Can dot-com mania help education in America?

Education Secretary Richard Riley plans to ask the dotcom world to help shrink the digital divide

Education Secretary Richard Riley said he plans to enlist the private sector to help narrow the technology gap between white and minority students and between affluent and poverty-stricken students.

"We must look at the stark reality that there is a continuing achievement gap between the rich and the poor, and between whites and minority students," Riley said Tuesday in his State of American Education address. "This gap is a gaping hole in our commitment to fulfilling the American promise, and it will only get bigger if we do not close the digital divide as well."

Riley said he will ask young entrepreneurs who "have amassed great wealth in the emerging dot-com world," for their help in bridging the divide. "They are young men and women in their 20s and 30s who have great talent and are full of energy," he said. "I intend to meet with many of them this year to ask for their direct help to help turn this digital divide into a digital opportunity."

But technology is changing the shape of education for the better and will continue to do so in the future. "Technology or e-learning will penetrate every aspect of American education and change it," said Riley, adding that technology already has changed the landscape of the nation's college campuses. Sixty percent of all colleges are now offering online courses, he said.

"The reshaping of education through e-learning leads me to observe that international course-taking is on the horizon," Riley said. "Imagine students at UCLA taking courses at Oxford, and students in Tokyo learning physics from a professor at Duke."

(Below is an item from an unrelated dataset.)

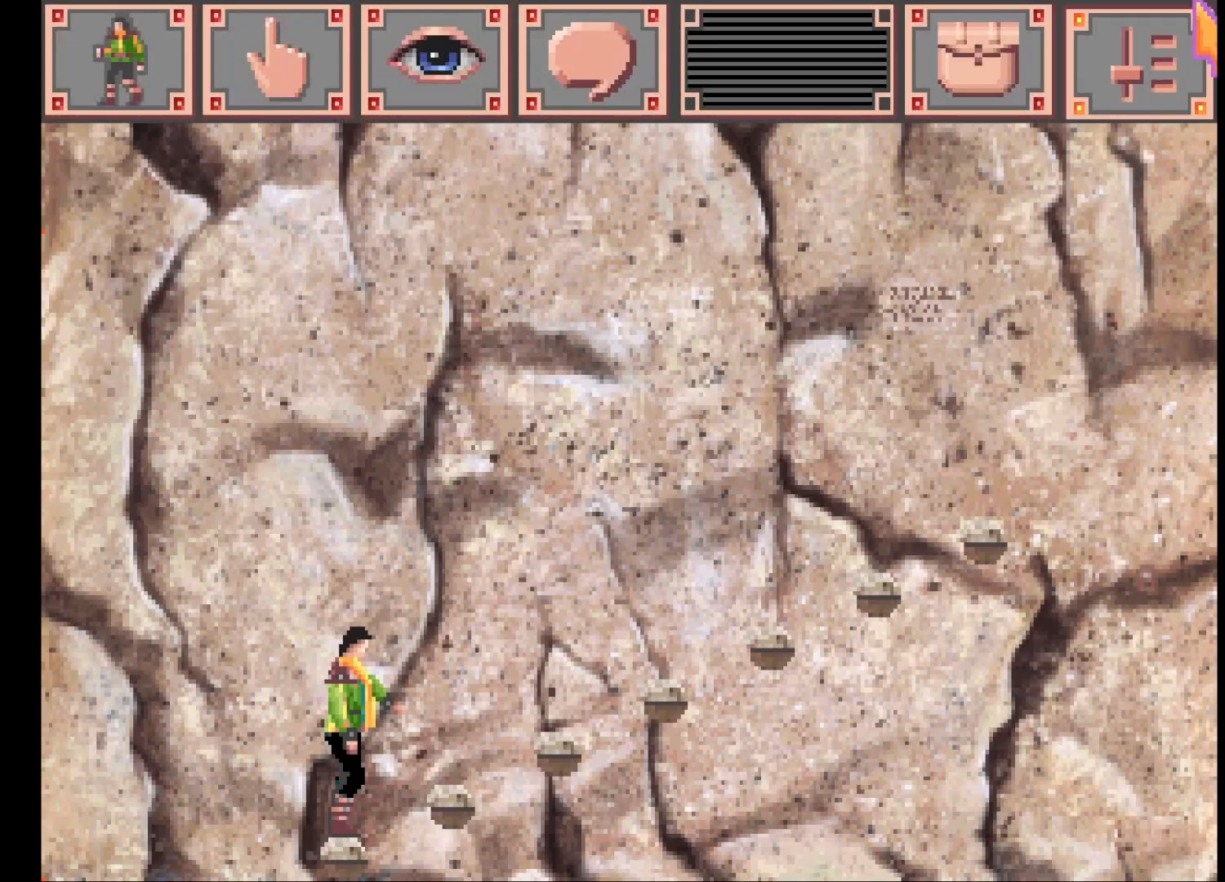
{"keys": [], "mouse": ["left"], "events": [[67, "mouse_left", "up"], [483, "mouse_left", "down"]]}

In conjunction with Riley's address, the department also released, "A Five-Year Report Card on American Education," which rated the nation's public education system on 10 priorities, including the use of technology in the classroom. However, the results of the report card support the notion that the digital divide between the high-tech "haves" and "have-nots" is widening. Between high- and low-poverty schools, the gap in the percent of classrooms with Internet access increased from 6 percent to 23 percent from 1995 to 1998.

The education report card is available online at www.ed.gov/Speeches/soae/2000/report-card.html.